Charles Vess, one of my favorite fantasy artists, provides the book's foundation, working with Michael Wm. Kaluta to give brilliant, highly detailed and colorful life to Snow, the sultan and his fantastic court.
Each of Snow White's stories features the work of a different artist, and the differing artistic styles provide eye-pleasing transitions between tales. John Bolton takes the first one, a bold and painterly retelling of Snow's time spent with the seven grotesque dwarves through her actions following her rescue and marriage to Prince Charming. Frequent Fables illustrator Mark Buckingham next portrays the anthropomorphic world of Reynard the Fox and Noble the Lion with bright, cheerful colors -- even as Willingham's goblin armies make their despotic presence felt. For the aftermath of the Frog Prince story, James Jean (popular Fables cover artist) strips the world of nearly all color, matching the mood of Willingham's otherwise lighthearted story's conclusion.
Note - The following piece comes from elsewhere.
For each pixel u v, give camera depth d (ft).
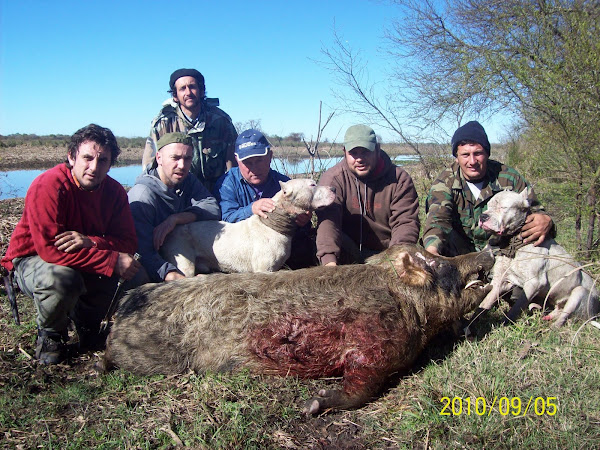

Mark Wheatley takes a rougher, darker, cartoonish approach as Willingham describes the birth and growth of the Big Bad Wolf. In one of the book's briefest tales, Derek Kirk Kim illustrates a chapter in the defense of (I believe) the world of Watership Down. Then, Tara McPherson and Esao Andrews split artistic duties for a story within a story within a story, one primitive and the other precisely detailed, as Snow White and Rose Red escape their conquered homelands and find on their way a witch who has featured in many well-known fables. Brian Bolland brings a mermaid to life in one very short story, and the quirky Jill Thompson describes in flowing form the flight and plight of Good King Cole.
This book is certainly intended for mature readers; youngsters are probably not ready for a naked Snow White, the ugly truth about her time with the dwarves or the fate of the Frog Prince's wife and children. But for adults, whether or not they read the Fables series, this is a masterwork of prose and artistic storytelling. Set apart from the regular series and yet deeply grounded within it, 1001 Nights of Snowfall is a richer, fuller, more satisfying collection than anything the series has yet produced.
Scheherazade herself should envy this treasure trove of stories. I only regret the book held only a handful and not the full set of 1,001.
This is easily one of the best graphic novels of the year.